In the records below, find the line containing "d’une nouvelle charpente. Vous pouvez lui" and the line containing "DEVIS POSE DE GOUTTI"; please repeat exactly the lines from one to the other, both included, and nothing more.

Input records:
══════════
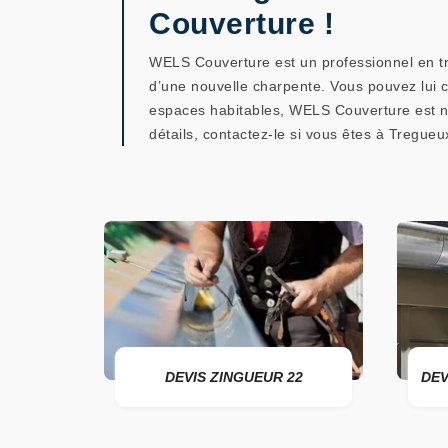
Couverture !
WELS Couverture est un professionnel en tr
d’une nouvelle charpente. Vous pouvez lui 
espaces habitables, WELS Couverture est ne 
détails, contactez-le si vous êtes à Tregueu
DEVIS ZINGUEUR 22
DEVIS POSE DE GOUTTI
══════════
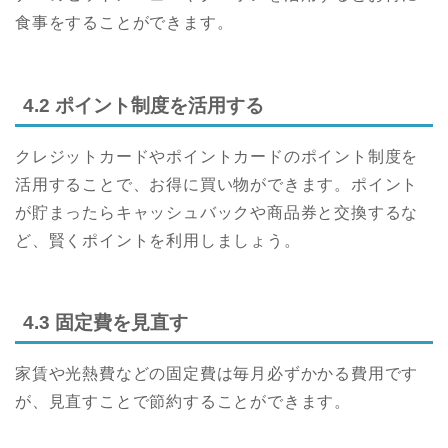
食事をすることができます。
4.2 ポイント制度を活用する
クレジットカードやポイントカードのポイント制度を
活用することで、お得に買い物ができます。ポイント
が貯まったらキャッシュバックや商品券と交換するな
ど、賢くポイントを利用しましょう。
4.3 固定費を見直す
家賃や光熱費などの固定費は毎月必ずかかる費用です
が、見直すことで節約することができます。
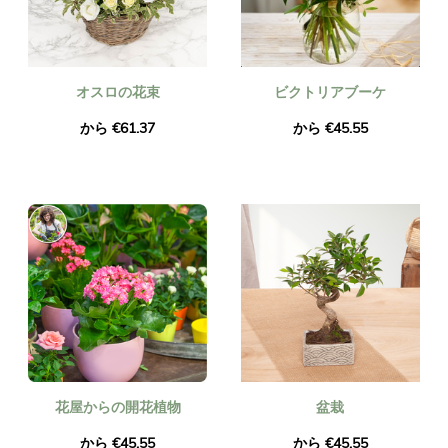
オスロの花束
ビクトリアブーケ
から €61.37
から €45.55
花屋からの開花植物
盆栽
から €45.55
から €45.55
══════════
Response area:
d’une nouvelle charpente. Vous pouvez lui 
espaces habitables, WELS Couverture est ne 
détails, contactez-le si vous êtes à Tregueu
DEVIS ZINGUEUR 22
DEVIS POSE DE GOUTTI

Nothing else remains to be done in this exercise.